Segment Start: EXCERPTED TEXT

What we emerge with is a evocation of a world akin to Wallace Stevens’s
vision of New Haven, alive with eternity.
The poems in
Lyrics to Genji
are filled with the same subjects, but approach them more playfully.
Addressed to an invisible friend named Genji (a name which means
“treasure”), the poet begs answers to the universal and mundane
questions of his day (“Genji, do you have a brother?”, “Who could bear a
full life, Genji?”), and ruminates over recurring dreams, childhood
memories, questions of ethical responsibility as well as home repair,
and the frequent, mischievous presence of Genji’s wife. Whereas
Little Songs
approaches something like direct prayer,
Lyrics to Genji
come closer to Zen meditations, or koans.
The overall vision of this unique collection is one of abiding mystery
and gratitude for the natural and invisible worlds, and for a state of
quiet contemplation that brings such awareness about. As the poet says
to his friend: “I’m grateful, Genji./How do I know?/I sing.”
Reviews
George Held, Book/Mark
LITTLE SONGS & LYRICS TO GENJI
is arguably one of
the better books by a Long Islander since Leaves of
Grass
appeared on July
4, 1855, but whereas Whitman is a rhapsodist of long free-verse lines,
Penna is a psalmist of concise formality. While Whitman renovated
poetry, Penna builds on the tradition of religious lapidaries like
George Herbert and Gerard Manley Hopkins. And whereas Whitman celebrates
the self, Penna invites God to enter his soul.
This volume holds two books in one, and either would be a small treasure
on its own. The first, "Little Songs," hearkens back to Donne's Holy
Sonnets. Though Penna's sonnet form has the requisite 14 lines of
approximate iambic pentameter, it is unrhymed in the manner of Robert
Lowell's Notebooks. Moreover, Penna divides his sonnets into
various stanza patterns, the usual 4, 4, 3, 3 as well as alternatives
such as 3, 3, 4, 4 and 3, 4, 4, 3 and 5, 5, 4.
In spirit these songs inhabit their epigraph, from Wallace Stevens, the
part that says, "Poetry is like prayer." Addressed to a "you," at times
maybe Moira, the book's dedicatee and the poet's wife, at other times
the poet himself, these poems concern God, prayer, and love and how they
mesh with the rest of life, frequently symbolized by trees and birds and
birdsong. Penna's elemental meditations should encourage readers who
despair over the narcissism and egotism of much other contemporary
poetry.
LITTLE SONGS
contains fifty pieces, divided into two parts of twenty-six and
twenty-four poems respectively. The first part introduces the vocabulary
and symbology of the whole, and the second part elaborates on those
elements. Thus, Part II opens with "Songbirds," which begins,
It is like you, because your heart is a bird,
to be frightened
and dart over the ground,
when nothing hurts
you, nothing lies in wait.
You flit, from tree to tree, because you think
love is a motion
toward, but stillness loves
and stillness sets
the heart back on its perch.

Segment End: EXCERPTED TEXT
Segment Start: INFORMATION GIVEN

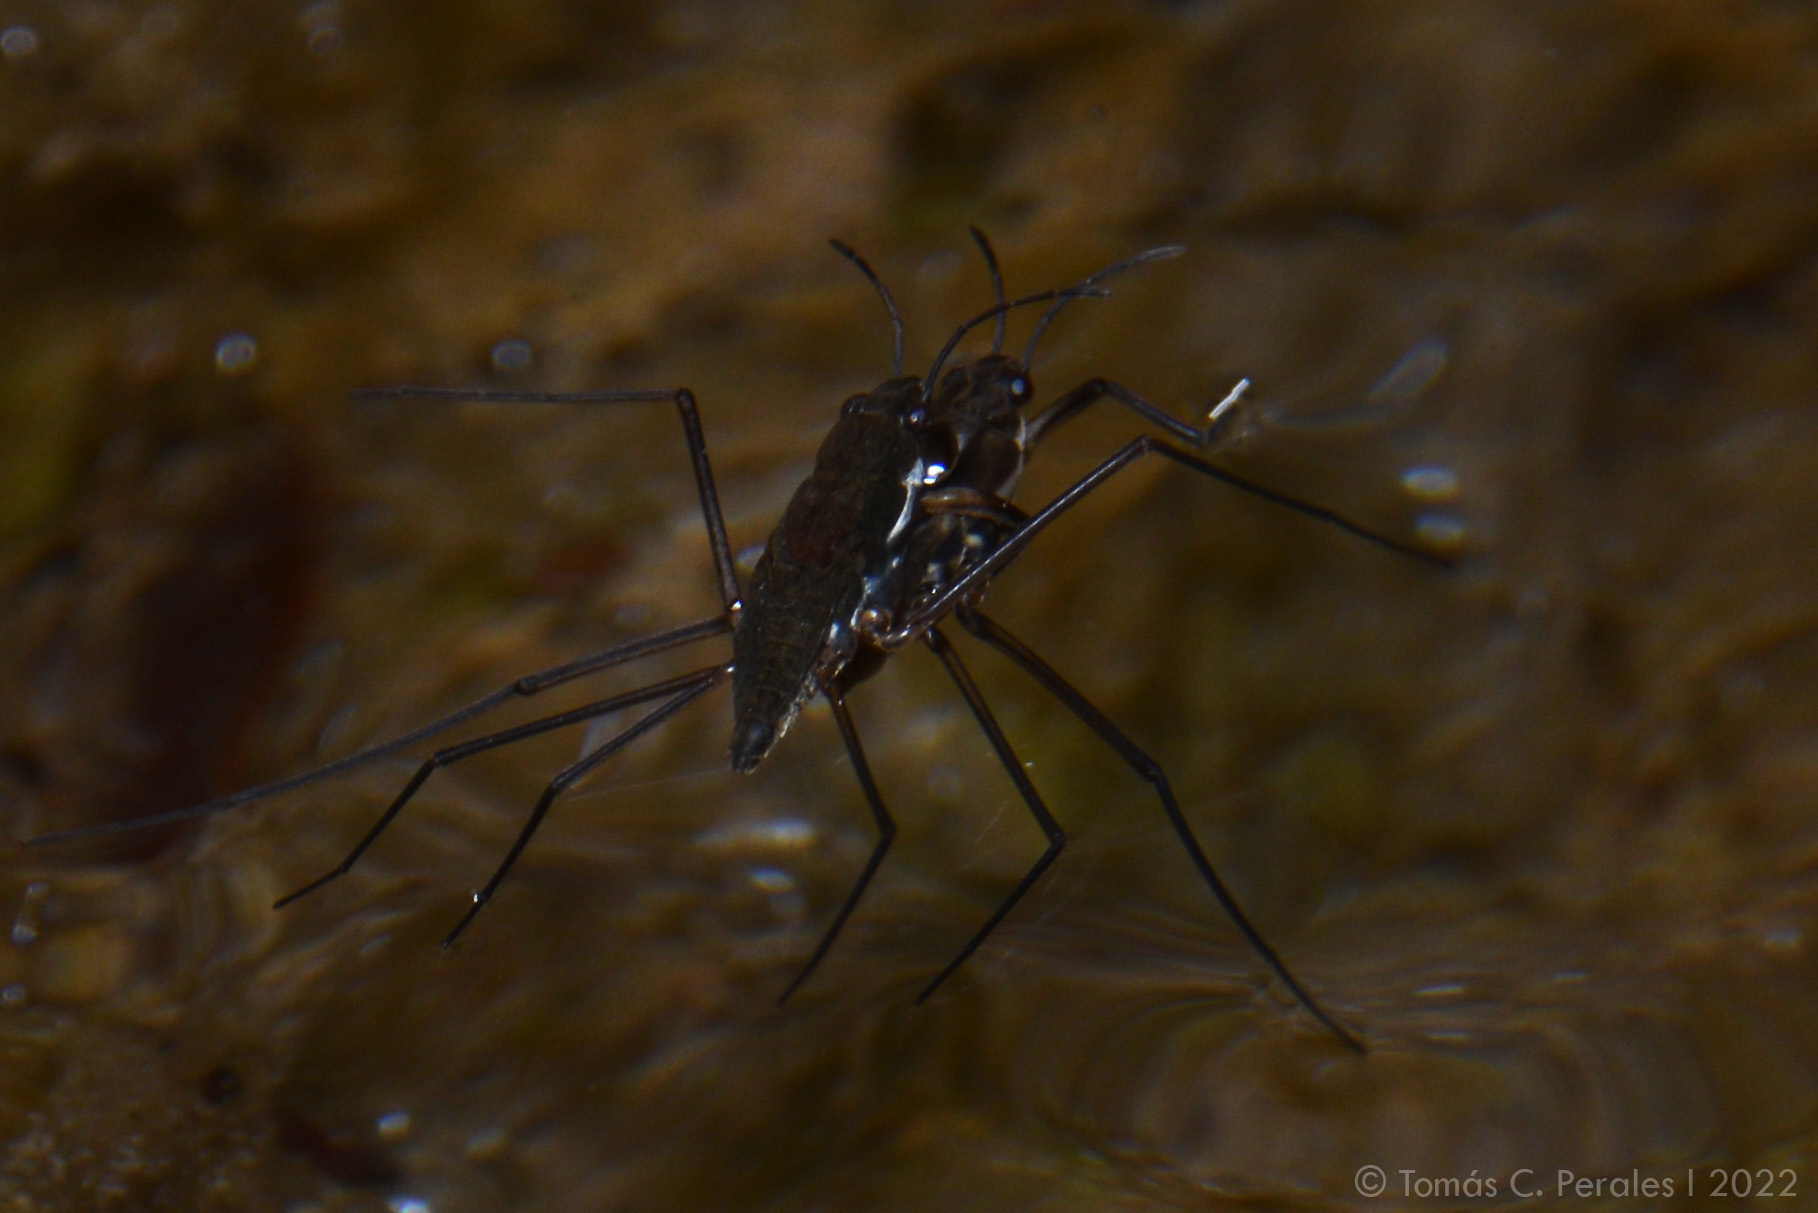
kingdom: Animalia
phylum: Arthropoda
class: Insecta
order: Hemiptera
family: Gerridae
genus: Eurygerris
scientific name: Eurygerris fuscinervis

Segment End: INFORMATION GIVEN
Segment Start: INFORMATION GIVEN

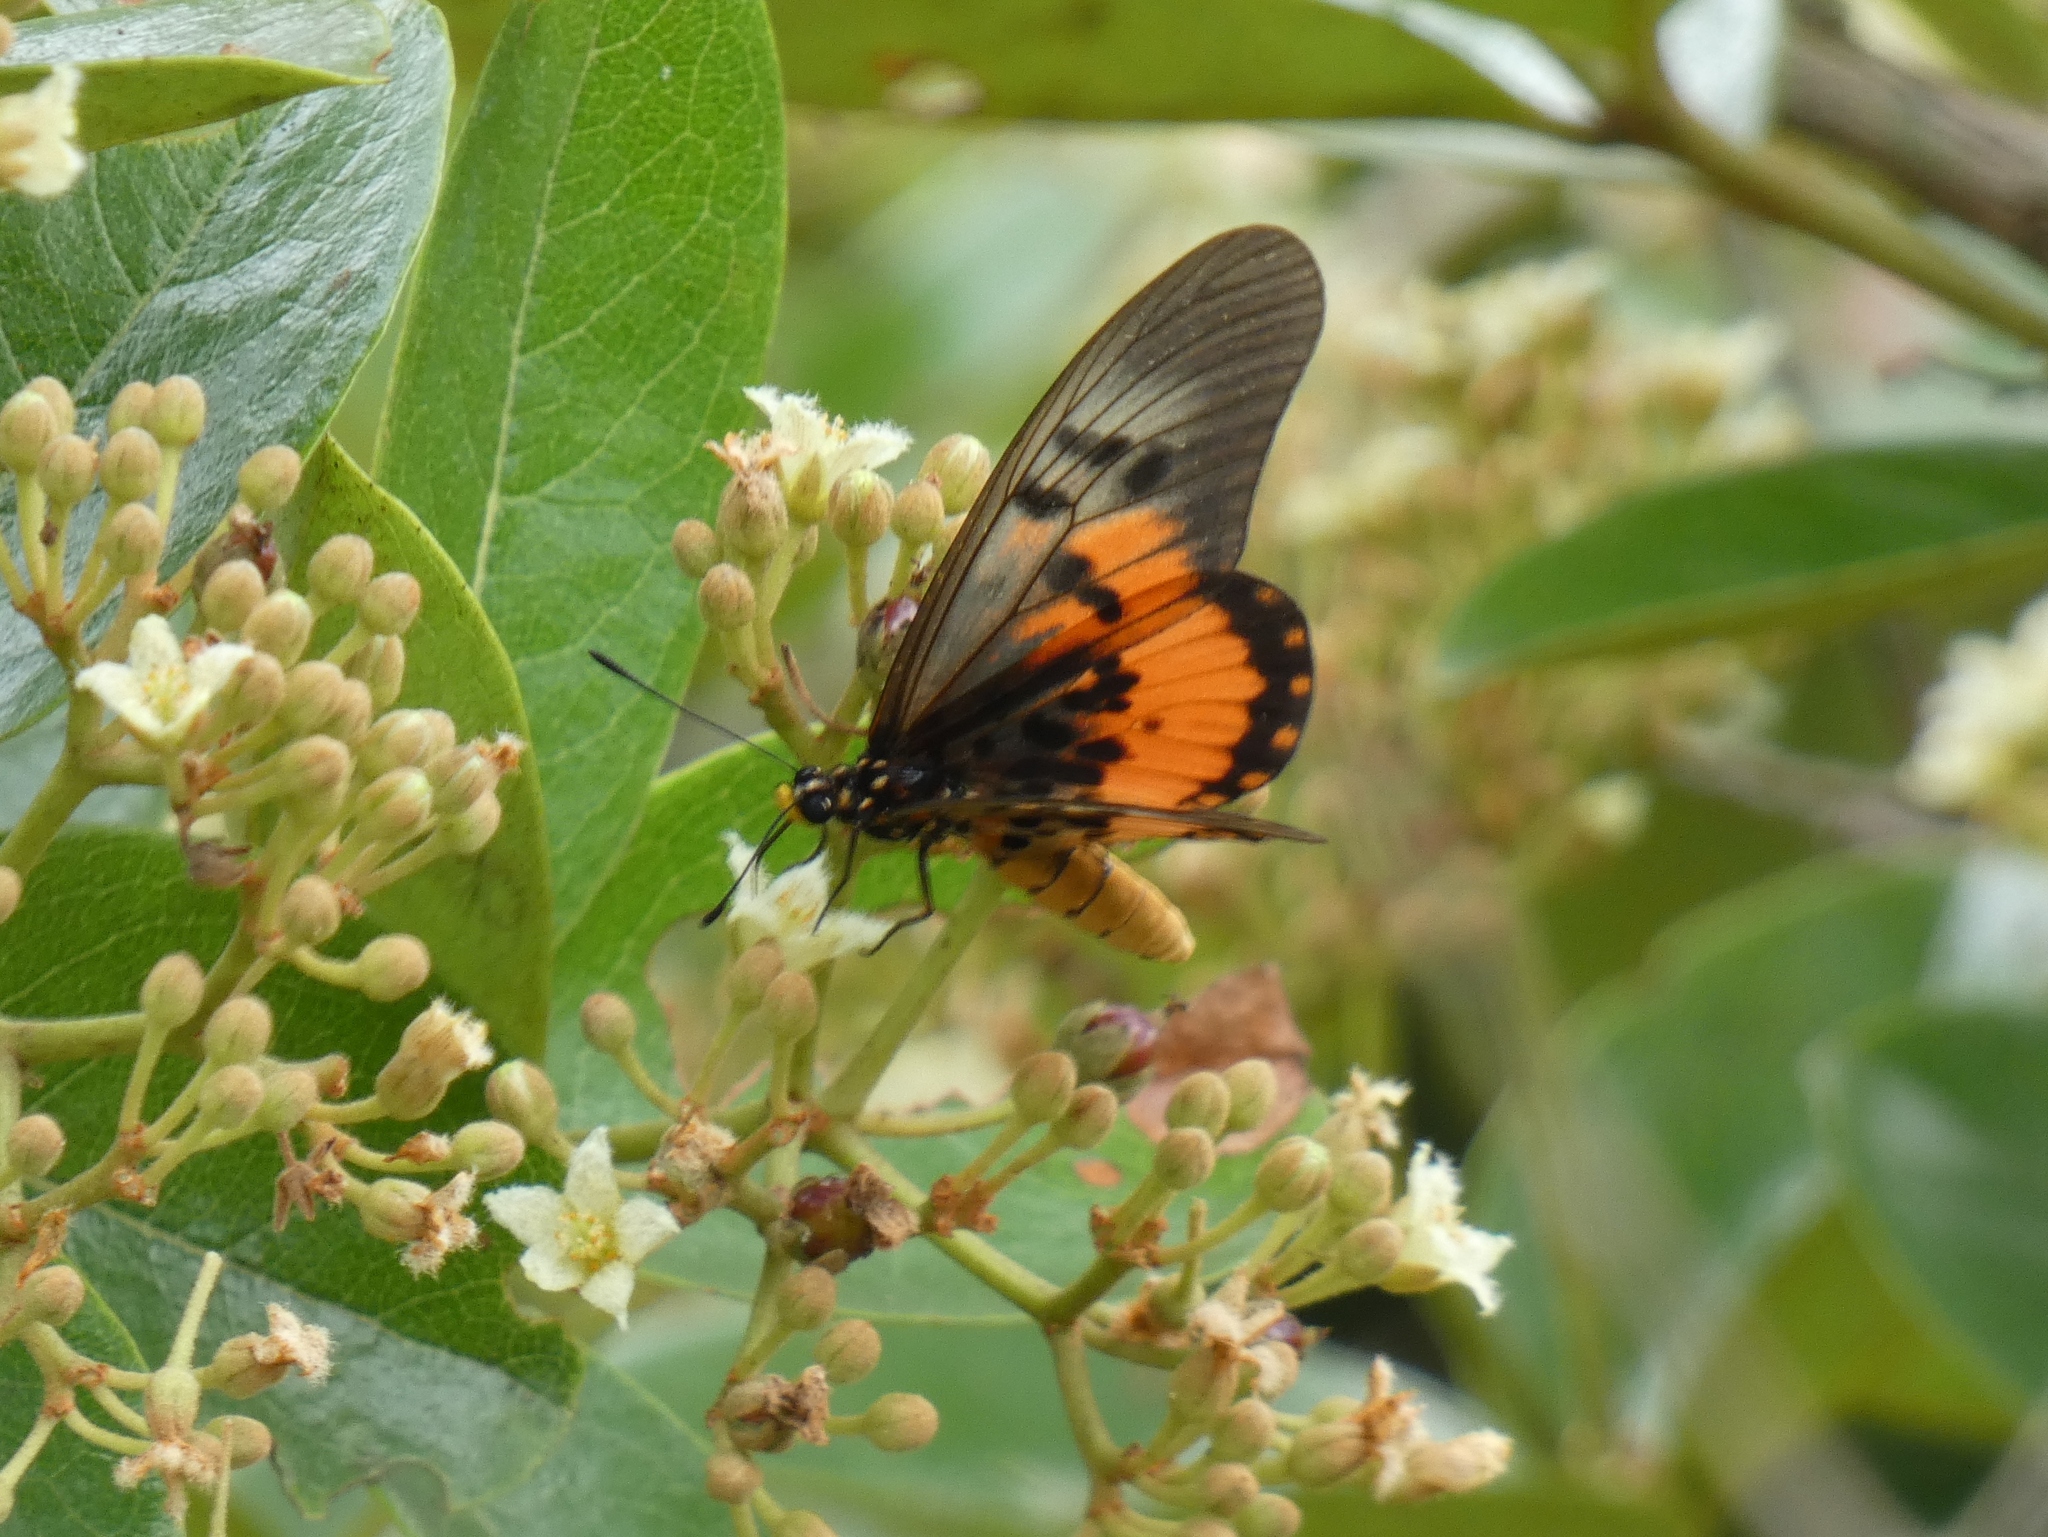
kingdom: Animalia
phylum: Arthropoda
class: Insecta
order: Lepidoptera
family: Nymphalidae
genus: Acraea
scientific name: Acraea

Segment End: INFORMATION GIVEN

- EXERCISE: Reproduce, word for word, everything in the poetry book excerpt from "What we emerge" down to "them more playfully.". You can do this without the listing.

- WRITTEN RESPONSE:
What we emerge with is a evocation of a world akin to Wallace Stevens’s
vision of New Haven, alive with eternity.
The poems in
Lyrics to Genji
are filled with the same subjects, but approach them more playfully.